If you use the cosine angle formulas, which say that cos(α ± β) = cos(α)cos(β) ∓ sin(α)sin(β), then you will be able to show that 2⋅cos²(½x) = 1 + cos(x). Notice that cos(x) = cos(½x + ½x) = cos²(½x) − sin²(½x), and so 1 + cos(x) = 1 + cos(½x + ½x) = 1 + cos²(½x) − sin²(½x). Since cos²(½x) + sin²(½x) = 1 it follows that 1 − sin²(½x) = cos²(½x), and so 1 + cos(x) = 2⋅cos²(½x) as required. Thus:

${\displaystyle {\frac {\text{d}}{{\text{d}}x}}\tan \!\left({\frac {x}{2}}\right)={\frac {1}{1+\cos x}}\ .}$

If you run these trigonometric identities backwards then you'll have the proof. Don't forget the constant of integration! — Fly by Night (talk) 19:38, 26 August 2010 (UTC)

There's some material on this in the article titled tangent half-angle formula. Michael Hardy (talk) 20:43, 26 August 2010 (UTC)

differential equation

80(dx/dt) = 1 + k/(x+1) where k is a constant.

i can see that if k/(x+1) is combined with the dx/dt term, can integrate by ln. also tried multiplying whole equation by x+1 but then the 1 will become an x+1 and I can't transfer the x over. also tried making RHS (x+1+k)/(x+1) but after transferring reciprocal over to LHS, cant think of a formula for (x+1)/(x+1+k). —Preceding unsigned comment added by 218.186.8.247 (talk) 18:40, 26 August 2010 (UTC)

I'm going out on a limb, but you might have to solve this approximately or numerically - I'm pretty sure it's nonlinear. So: taylor series! k/(x+1) is exactly k(x+1)^-1, which can be expanded and approximated as k*(1-x). This linearizes the equation for small x. For large x, dx/dt approximately equals 1/80. So, you have a suitable first-order approximation. The function diverges, so if this were a real-world problem, it would be of little value to solve it exactly or approximate it very accurately anyway. Maybe a pure mathematician can come through and clean up my messy engineer's work. Nimur (talk) 21:34, 26 August 2010 (UTC)

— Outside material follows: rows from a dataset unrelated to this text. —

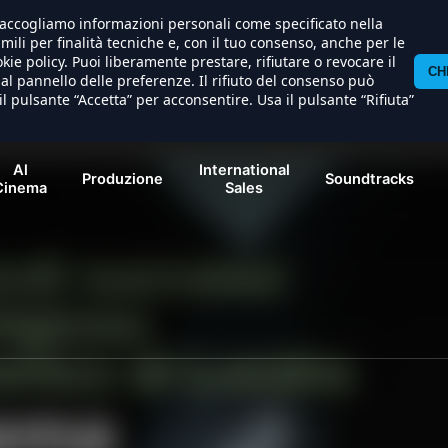
) raccogliamo informazioni personali come specificato nella
al/apache/hosting/nexostudios/www/wp-content/themes/
imili per finalità tecniche e, con il tuo consenso, anche per le
kie policy. Puoi liberamente prestare, rifiutare o revocare il
CH
l pannello delle preferenze. Il rifiuto del consenso può
il pulsante “Accetta” per acconsentire. Usa il pulsante “Rifiuta”
Al
International
Produzione
Soundtracks
Cinema
Sales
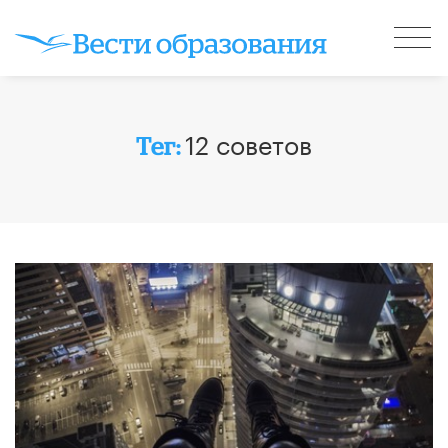
12 советов
Тег:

Separation of variables is the way to go, try writing (x+1)/(x+1+k)=1-k/(x+1+k).--RDBury (talk) 23:25, 26 August 2010 (UTC)

Not nonlinear! Just ugly. Nimur (talk) 23:51, 26 August 2010 (UTC)

Separate variables:

${\displaystyle 80{dx \over dt}={x+1+k \over x+1}}$

and then

${\displaystyle {80(x+1)\,dx \over x+1+k}=dt.}$

Then integrate both sides. Michael Hardy (talk) 00:58, 27 August 2010 (UTC)

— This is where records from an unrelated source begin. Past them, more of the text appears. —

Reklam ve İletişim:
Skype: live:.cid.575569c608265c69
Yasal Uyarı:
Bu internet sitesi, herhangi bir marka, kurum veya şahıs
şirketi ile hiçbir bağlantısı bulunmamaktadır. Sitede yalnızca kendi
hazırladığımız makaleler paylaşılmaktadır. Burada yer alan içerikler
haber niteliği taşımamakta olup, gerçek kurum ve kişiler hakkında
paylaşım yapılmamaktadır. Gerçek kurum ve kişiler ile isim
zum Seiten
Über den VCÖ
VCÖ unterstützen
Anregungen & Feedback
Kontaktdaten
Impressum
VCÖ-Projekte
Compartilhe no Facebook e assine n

Substitute t=80s, dt=80ds, and get rid of the common factor 80:

${\displaystyle {x+1 \over x+1+k}dx-ds=0.}$

Substitute x=y-1-k, dx=dy:

${\displaystyle dy-k{dy \over y}-ds=0.}$

Integrate:

${\displaystyle y-{k\log y}-s\,}$ is constant.

Substitute back, y=x+1+k, s=t/80:

${\displaystyle x+1+k-k\log(x+1+k)-t/80\,}$ is constant.

Discard the constants:

${\displaystyle x-k\log(x+1+k)-t/80\,}$ is constant.

Exponentiate:

${\displaystyle (x+1+k)^{-k}e^{x-t/80}\,}$ is constant.

Bo Jacoby (talk) 20:34, 27 August 2010 (UTC).